IFRS 13 was amended to clarify that the issuance of IFRS 13 and related amendments to other IFRSs did not remove
the ability to measure short-term receivables and payables with no stated interest rate at their invoice amounts without
discounting, if the effect of not discounting is immaterial.
5) Amendments to IAS 16 and IAS 38 “Clarification of Acceptable Methods of Depreciation and Amortization”
An entity should use an appropriate depreciation and amortization method to reflect the pattern in which it expects to
consume the future economic benefits of the property, plant and equipment and intangible assets.
The amended IAS 16 “Property, Plant and Equipment” states that revenue is an inappropriate basis for measuring
depreciation expense. The amended standard does not provide any exception from this requirement.
The amended IAS 38 “Intangible Assets” states there is a rebuttable presumption that an amortization method based on
revenue that is generated by an activity that includes the use of an intangible asset is not appropriate. This presumption can
be overcome only in the following circumstances:
a) The intangible asset is expressed as a measure of revenue (for example, the contract that specifies the entity’s use of the
intangible asset will expire upon achievement of a revenue threshold); or
b) It can be demonstrated that revenue and the consumption of the economic benefits of the intangible asset are highly correlated.
An entity should apply the foregoing amendments prospectively for annual periods beginning on or after the effective date.
6) IFRS 15 “Revenue from Contracts with Customers”
IFRS 15 establishes principles for recognizing revenue that apply to all contracts with customers, and supersedes IAS 18
“Revenue”, IAS 11 “Construction Contracts” and a number of revenue-related interpretations.
In applying IFRS 15, an entity should recognize revenue by taking the following steps:
• Identify the contract with the customer;
• Identify the performance obligations in the contract;
• Determine the transaction price;
• Allocate the transaction price to the performance obligations in the contracts; and
• Recognize revenue when the entity satisfies, or as it satisfies, a performance obligation.
When IFRS 15 takes effect, an entity may elect to apply this Standard either (a) retrospectively to each prior reporting period
presented in accordance with IAS 36 “Recoverable Amount Disclosures for Non-financial Assets” and the related provisions
of IFRS 15, or (b) retrospectively, with the cumulative effect of initially applying this Standard recognized at the date of initial
application in accordance with certain sections of IFRS 15.

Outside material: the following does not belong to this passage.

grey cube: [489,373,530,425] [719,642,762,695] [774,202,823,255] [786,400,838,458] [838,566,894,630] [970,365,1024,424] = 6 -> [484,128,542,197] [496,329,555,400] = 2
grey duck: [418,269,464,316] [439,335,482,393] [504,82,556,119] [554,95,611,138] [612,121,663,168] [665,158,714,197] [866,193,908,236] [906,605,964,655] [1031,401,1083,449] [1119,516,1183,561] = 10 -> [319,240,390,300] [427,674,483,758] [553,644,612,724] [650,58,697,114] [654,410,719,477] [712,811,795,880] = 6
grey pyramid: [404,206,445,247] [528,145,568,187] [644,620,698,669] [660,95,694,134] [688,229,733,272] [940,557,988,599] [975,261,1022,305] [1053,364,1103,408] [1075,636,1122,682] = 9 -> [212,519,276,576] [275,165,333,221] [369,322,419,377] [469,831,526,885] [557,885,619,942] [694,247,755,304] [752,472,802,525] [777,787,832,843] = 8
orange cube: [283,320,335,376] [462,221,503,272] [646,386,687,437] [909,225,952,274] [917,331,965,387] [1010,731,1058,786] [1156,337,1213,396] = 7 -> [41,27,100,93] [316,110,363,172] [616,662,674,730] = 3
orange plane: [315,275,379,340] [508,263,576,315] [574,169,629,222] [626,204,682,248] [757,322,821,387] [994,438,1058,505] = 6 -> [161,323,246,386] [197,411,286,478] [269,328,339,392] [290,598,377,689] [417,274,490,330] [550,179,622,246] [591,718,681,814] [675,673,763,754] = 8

7) Annual Improvements to IFRSs: 2012-2014 Cycle
IFRS 5 “Non-current Assets Held for Sale and Discontinued Operations,” IFRS 7 “Financial Instruments: Disclosures,” IAS 19
“Employee Benefits,” and IAS 34 “Interim Financial Reporting” were amended in this improvement process.
IAS 19 was amended to clarify that the high-quality corporate bonds used to estimate discount rate for post-employment
benefits should be determined at the same currency as that used for benefit payments. Thus, the depth of the market for
these bonds will be assessed at the currency level instead of the country or regional market level.
IAS 34 “Interim Financial Reporting” was amended to clarify that the disclosure required by IAS 34 may be included in
interim financial statements by cross-reference to another statement if the latter statement is available to users on the same
terms and at the same time as the interim financial statements.
8) Amendment to IAS 1 “Disclosure Initiative”
The amendment clarifies that the consolidated financial statements should be prepared for the purpose of disclosing
material information. To improve the understandability of its consolidated financial statements, the Corporation should
disaggregate the disclosure of material items into their different natures or functions, and disaggregate material information
from immaterial information.
The amendment further clarifies that the Corporation should consider the understandability and comparability of its
consolidated financial statements to determine a systematic order in presenting its footnotes.
Except for the above impact, as of the date the financial statements were authorized for issue, the Corporation is continuously
assessing the possible impact that the application of other standards and interpretations will have on the Corporation’s financial
position and financial performance, and will disclose the relevant impact when the assessment is completed.